Midfielder Ognjen Koroman also showed glimpses of his worth. He changed the face of his team after his introduction against the Netherlands and produced a lively performance in the opening exchanges with Argentina, before receiving a yellow card and subsequent suspension from the final match.
This was Serbia and Montenegro's first and last FIFA World Cup. The outcome of the referendum held in Montenegro just before the tournament means that Serbia and Montenegro will in future compete as separate teams and begin qualification for UEFA EURO 2008 as detached entities, before turning their attention to the 2010 FIFA World Cup South Africa.
There is a ray of hope on the horizon however, in the success of the Serbia and Montenegro team in reaching the semi-finals of the UEFA Under-21 Championship in Portugal. They only missed out on the final after losing a penalty shoot-out to Ukraine and a number of players from that team should soon graduate to the senior squad.

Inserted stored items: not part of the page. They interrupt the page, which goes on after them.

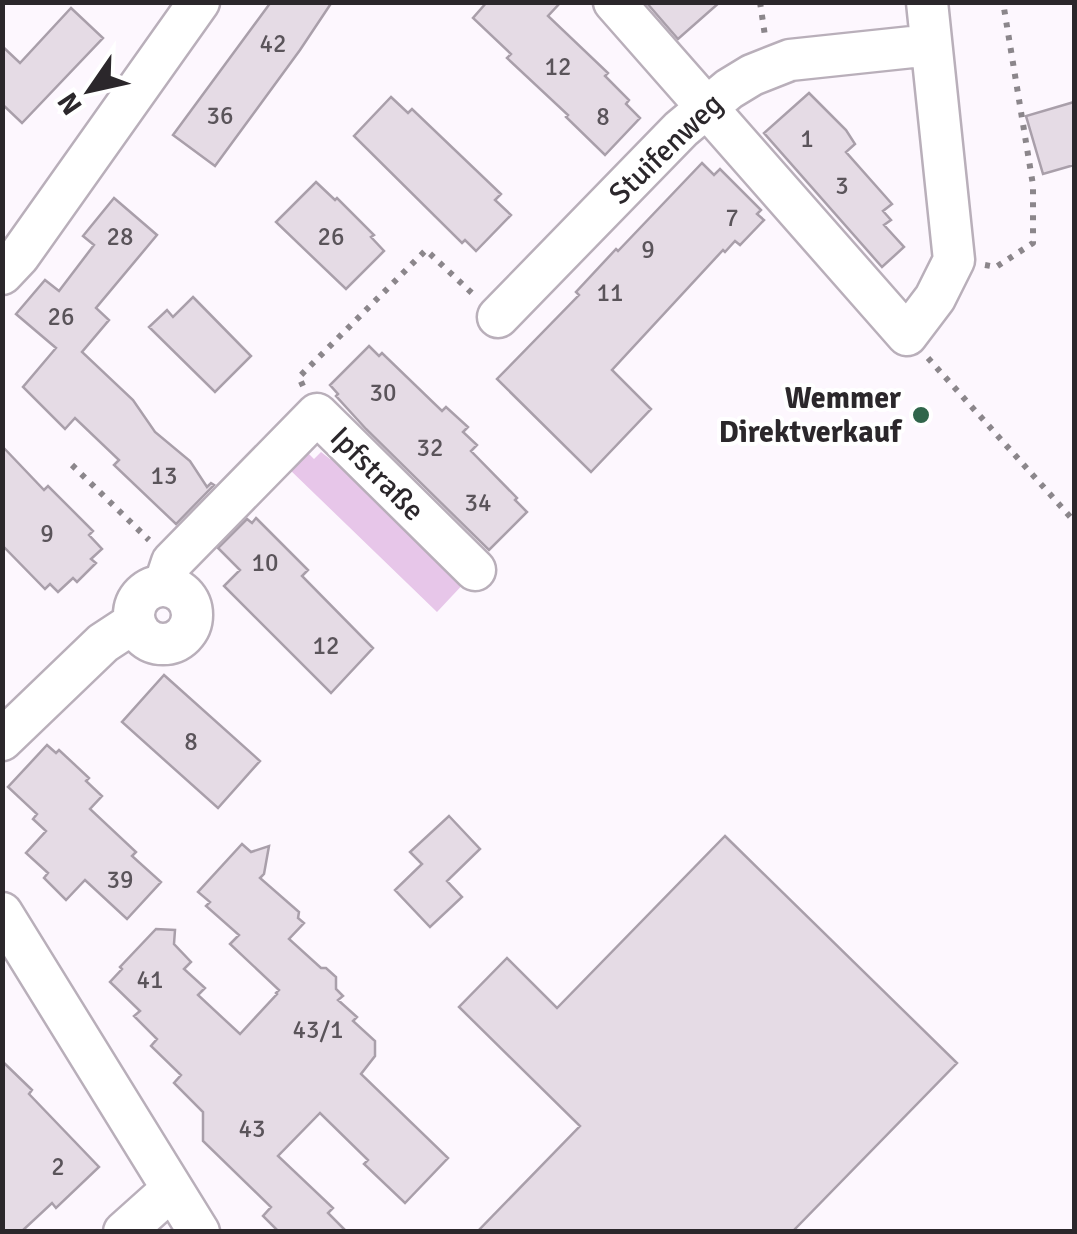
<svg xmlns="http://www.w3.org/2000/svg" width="1077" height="1234" font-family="Signika,sans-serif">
	<rect width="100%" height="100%" fill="#fdf7fe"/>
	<path fill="#e7c6e9" d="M304,449L314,459L321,452L330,459L336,454L467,580L437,612L287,467Z"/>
	<path fill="#e5dbe5" stroke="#a99faa" stroke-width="2.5" d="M271,2H332L300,50L215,166L173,135Z
		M487,2H561L548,16L608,73L605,76L629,100L626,104L640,118L605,155L566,117L568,115L507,58L511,54L473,18Z
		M646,2H720L678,39Z
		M71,8L103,38L22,123L2,104V46L20,63Z
		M809,93L846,130L855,144L846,152L892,204L883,211L891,220L884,225L904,247L882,267L764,133Z
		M391,97L408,113L412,109L501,194L495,200L511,215L476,251L465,240L462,243L354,136Z
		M1074,102V165L1043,174L1026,116Z
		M702,163L714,175L720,169L761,210L757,214L764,220L740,245L735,241L725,252L723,250L612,370L651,409L591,472L497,379L579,295L576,292L616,249L618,251Z
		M316,182L335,200L337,198L374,235L371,237L384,251L346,289L276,222Z
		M114,198L157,235L96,308L109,320L82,352L133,400L155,432L190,461L207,487L211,483L214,485L176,524L114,465L119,460L75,418L65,429L23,387L56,348L16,314L45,280L59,291L94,245L83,236Z
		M193,297L251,356L215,392L149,327L167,310L173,317Z
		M369,346L379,356L382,353L442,411L446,407L468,427L463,432L477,445L471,451L517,498L515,500L527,512L489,550L366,429L336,396L338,394L330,385Z
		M2,446L44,490L48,486L93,531L89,535L102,549L91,559L96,563L77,582L73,578L58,592L50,584L45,589L2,545Z
		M256,518L308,570L302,576L373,648L331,693L224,586L240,570L218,548L247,519L252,523Z
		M164,675L260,761L218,808L122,722Z
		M47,745L56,753L59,750L89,778L86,781L102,796L90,809L136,852L132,856L161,882L127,919L85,880L66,900L44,878L48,873L26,853L46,831L33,819L37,814L8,787Z
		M449,816L480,849L447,881L462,897L430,927L395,890L422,864L410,852Z
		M725,836L957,1063L792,1232H477L580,1126L459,1007L507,958L557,1008Z
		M242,844L251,852L269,846L264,874L260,878L299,912L298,918L304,923L289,939L321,968H326L336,977V989L343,996L338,1000L357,1017L353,1021L375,1041V1056L361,1074L448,1158L405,1203L364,1164L368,1160L320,1113L278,1156L333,1208L328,1213L347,1232H279L263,1216L271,1207L203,1141V1112L174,1083L181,1075L151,1046L157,1039L134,1016L140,1011L110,982L122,969L120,967L156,929L175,930L174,944L191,962L184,969L205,988L198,995L240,1034L277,994L276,993L279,990L230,944L239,935L206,906L210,902L198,892Z
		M2,1061L32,1090L29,1094L99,1167L56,1208L52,1203L21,1232H2Z"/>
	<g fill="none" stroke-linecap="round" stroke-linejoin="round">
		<defs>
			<path id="minor" d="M614,2L907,335L935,298L954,260L927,2
				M2,274L19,256L199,2
				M498,317L681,129L729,89L752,75L790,60L931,45
				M134 615a29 29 0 1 1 58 0a29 29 0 1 1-58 0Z
				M164,586L172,562L317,414L475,570
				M2,740L103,643L135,622
				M2,913L199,1232
				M124,1232L172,1189"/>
		</defs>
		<use href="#minor" stroke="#b9afba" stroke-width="45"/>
		<path stroke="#8b868b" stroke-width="6" stroke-dasharray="5 8" stroke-linecap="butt" d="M760,2L765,36
			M985,265L996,267L1033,243V185L1003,2
			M928,358L1074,521
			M303,386L299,377L426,250L475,296
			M72,465L149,540"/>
		<use href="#minor" stroke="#fff" stroke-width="40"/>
	</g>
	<circle fill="#30654b" stroke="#fff" stroke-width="4" cx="921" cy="415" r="10"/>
	<g text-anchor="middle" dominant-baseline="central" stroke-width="8" stroke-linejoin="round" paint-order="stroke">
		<g font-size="25" fill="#5a545a">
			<text x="273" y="43">42</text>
			<text x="558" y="66">12</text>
			<text x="220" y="115">36</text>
			<text x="603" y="116">8</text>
			<text x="807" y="138">1</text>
			<text x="842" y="185">3</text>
			<text x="732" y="217">7</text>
			<text x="120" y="236">28</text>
			<text x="331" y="236">26</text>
			<text x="648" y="249">9</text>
			<text x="610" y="292">11</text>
			<text x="61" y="316">26</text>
			<text x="383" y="392">30</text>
			<text x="430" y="447">32</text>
			<text x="164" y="475">13</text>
			<text x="478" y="502">34</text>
			<text x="47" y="533">9</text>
			<text x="265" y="562">10</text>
			<text x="326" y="645">12</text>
			<text x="191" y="741">8</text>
			<text x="120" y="879">39</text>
			<text x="150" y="979">41</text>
			<text x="318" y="1029">43/1</text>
			<text x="252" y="1128">43</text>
			<text x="58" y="1166">2</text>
		</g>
		<g font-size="30" fill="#2b272b" stroke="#fff">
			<text transform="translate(666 149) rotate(-44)">Stuifenweg</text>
			<text transform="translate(377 474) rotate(45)">Ipfstraße</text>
		</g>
		<g font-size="30" font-weight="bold" fill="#2b272b" stroke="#fff" text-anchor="end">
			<text x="901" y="398">Wemmer<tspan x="901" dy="34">Direktverkauf</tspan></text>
		</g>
	</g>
	<rect width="1077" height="1234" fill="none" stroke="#2b272b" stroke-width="10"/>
	<g transform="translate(90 90) rotate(236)" stroke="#ffffff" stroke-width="8" paint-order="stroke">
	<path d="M0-8L18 38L0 25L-18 38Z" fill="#2b272b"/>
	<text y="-15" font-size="28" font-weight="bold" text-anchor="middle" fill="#2b272b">N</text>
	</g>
</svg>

The young central defenders Milan Stepanov and Milan Bisevac are likely to follow in the footsteps of Dusan Basta, Vladimir Stojkovic and the unlucky Vucinic in receiving promotion to their senior side. Despite Petkovic's complaint about a lack of quality players, this group of promising youngsters should allow whoever assumes the reins as Serbia coach to look to the future with at least some optimism when, as is expected, an appointment is made next month.